A natural next step is to see whether these freququencies are a deviation from Hardy-Weinberg Equilibrium. To do so, we first calculate allele frequencies for each locus, using the `count_alleles().to_frequencies()` function. (Note that this is an example of of an object having a particular method—in this case, a method unique to the `GenotypeArray()` class.)

In [42]:
af = g.count_alleles().to_frequencies()
af

array([[1.  , 0.  ],
       [0.75, 0.25],
       [0.5 , 0.5 ],
       [0.25, 0.75],
       [0.  , 1.  ],
       [0.5 , 0.5 ],
       [0.5 , 0.5 ],
       [0.5 , 0.5 ],
       [ nan,  nan]])

In this array, each row is a locus, and the columns 0 and 1 and refer to reference and alternate alleles (though note that there can be more columns if the locus is not diallelic). Next, we can use these data to calculate expected heterozygosity:

In [46]:
allel.heterozygosity_expected(af, ploidy=2)

array([0.   , 0.375, 0.5  , 0.375, 0.   , 0.5  , 0.5  , 0.5  ,   nan])

Looks different to me!

**QUESTION 2**: What is the length of object `af`? Add a chunk of code below to answer this question.

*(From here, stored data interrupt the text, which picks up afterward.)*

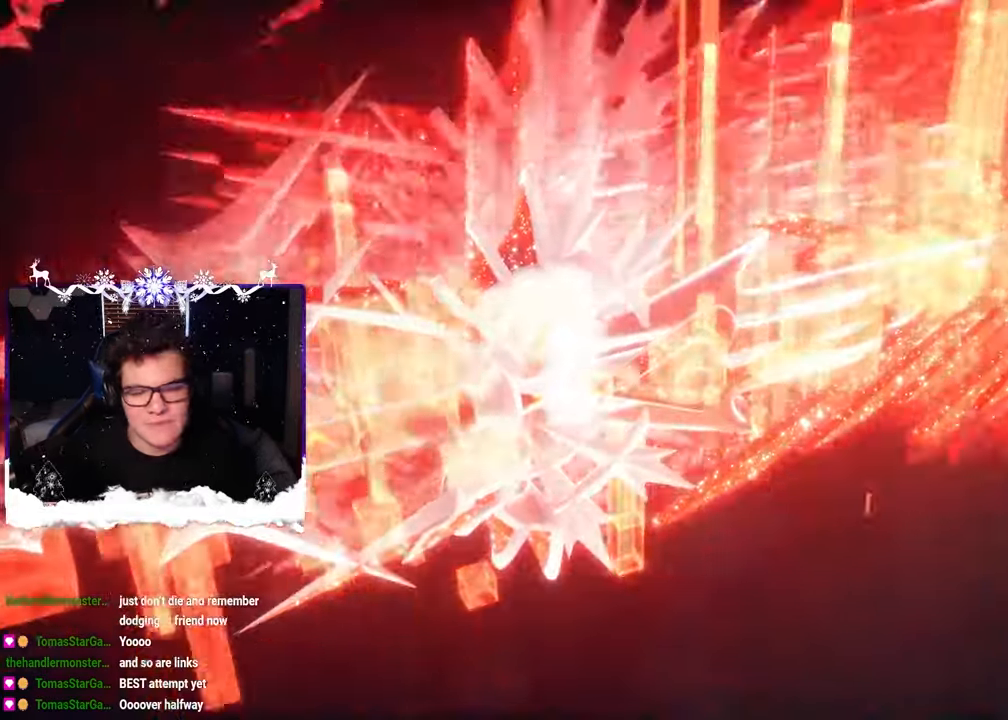
{"buttons": [], "left_stick": "center", "right_stick": "center", "events": [[17, "R1", "up"], [484, "left_stick", "center"]]}
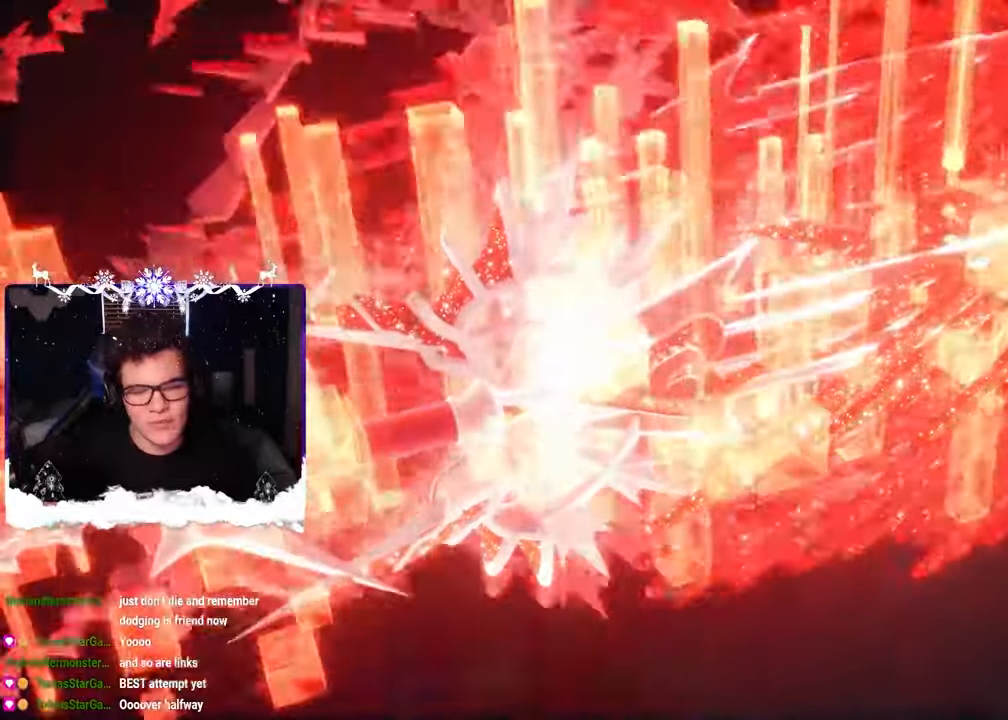
{"buttons": [], "left_stick": "center", "right_stick": "center", "events": [[300, "R1", "down"], [450, "R1", "up"]]}
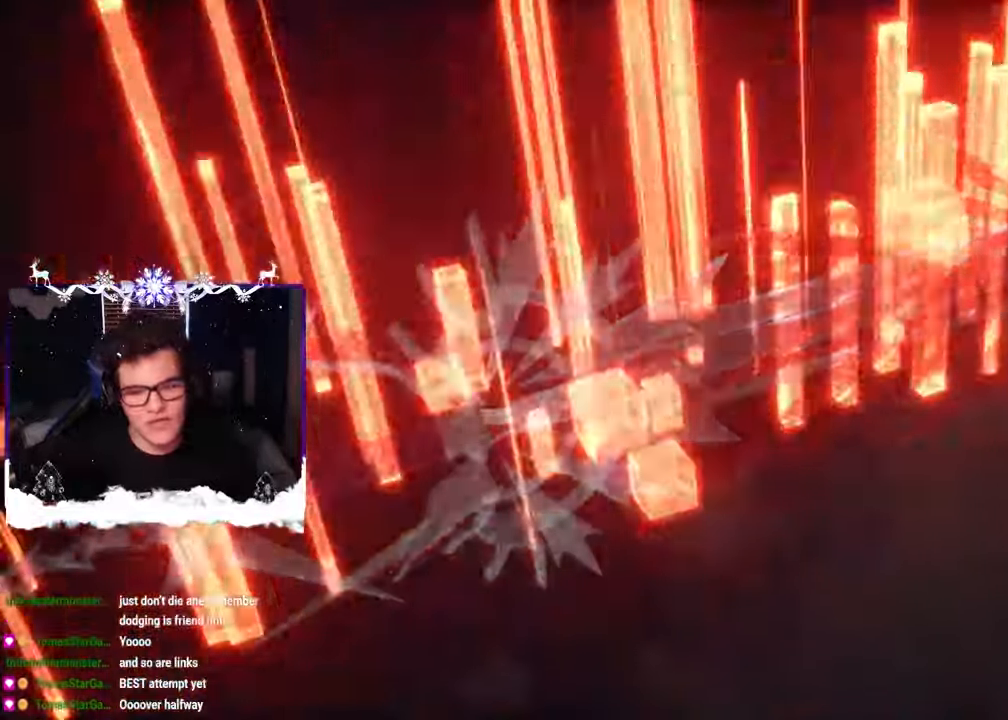
{"buttons": [], "left_stick": "center", "right_stick": "center", "events": [[50, "R1", "down"], [100, "R1", "up"]]}
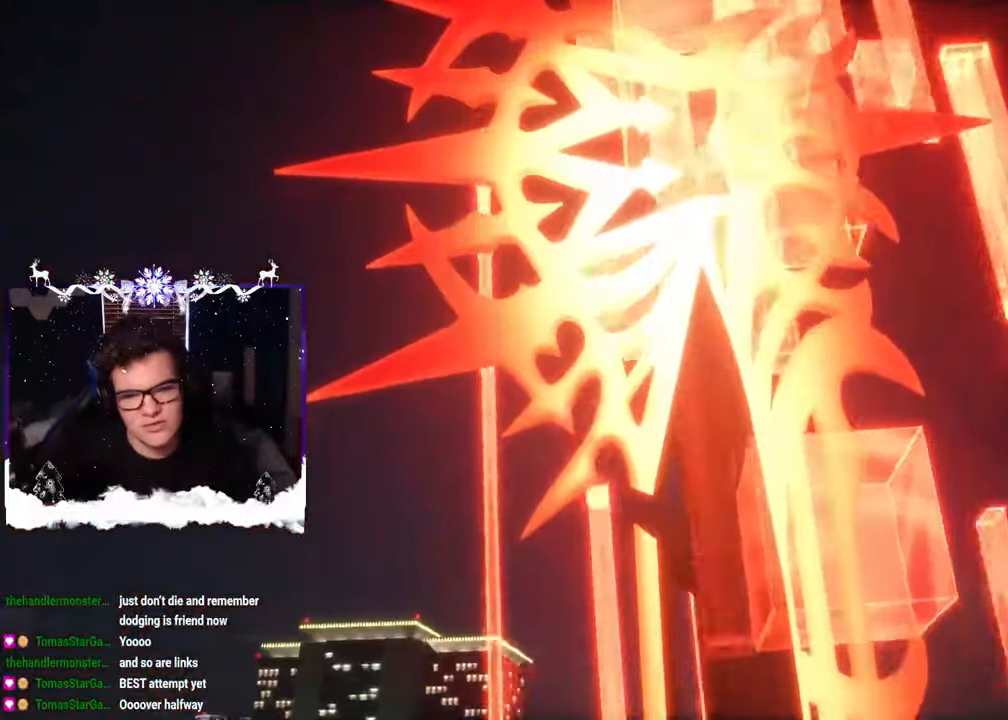
{"buttons": [], "left_stick": "center", "right_stick": "center", "events": []}
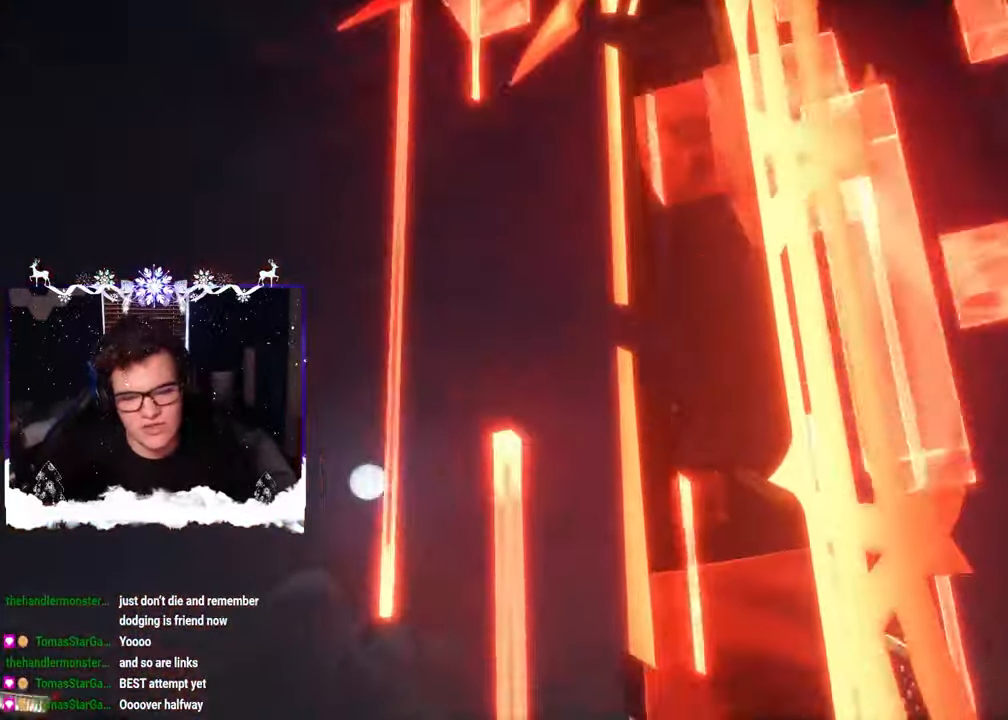
{"buttons": [], "left_stick": "up", "right_stick": "center", "events": [[200, "START", "down"], [317, "START", "up"], [484, "left_stick", "up"]]}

We can select a single site using brackets—for example, the following line of code gives us the frequencies of the two alleles at the first site in the genome:

In [50]:
af[1]

array([0.75, 0.25])

We can use the following function to calculate observed heterozygosity at one or more SNPs, again using brackets to select a particular location in the genome:

In [63]:
h_o = allel.heterozygosity_observed(g)[3] #this selects the third variant
h_o

np.float64(0.0)

The function `allel.heterozygosity_expected` works similarly, albeit for the frequency data, not the `GenotypeArray`:

In [64]:
h_e = allel.heterozygosity_expected(af, ploidy=2)[3] #this selects the third variant
h_e

np.float64(0.5)

**QUESTION 3**: Recall that the inbreeding coefficient can be calculated as $F = 1 - \frac{H_o}{H_e}$. Add a chunk below to determine the inbreeding coefficient for the *second* variant. What can you infer from the answer? (This will take more than one line of `Python`.)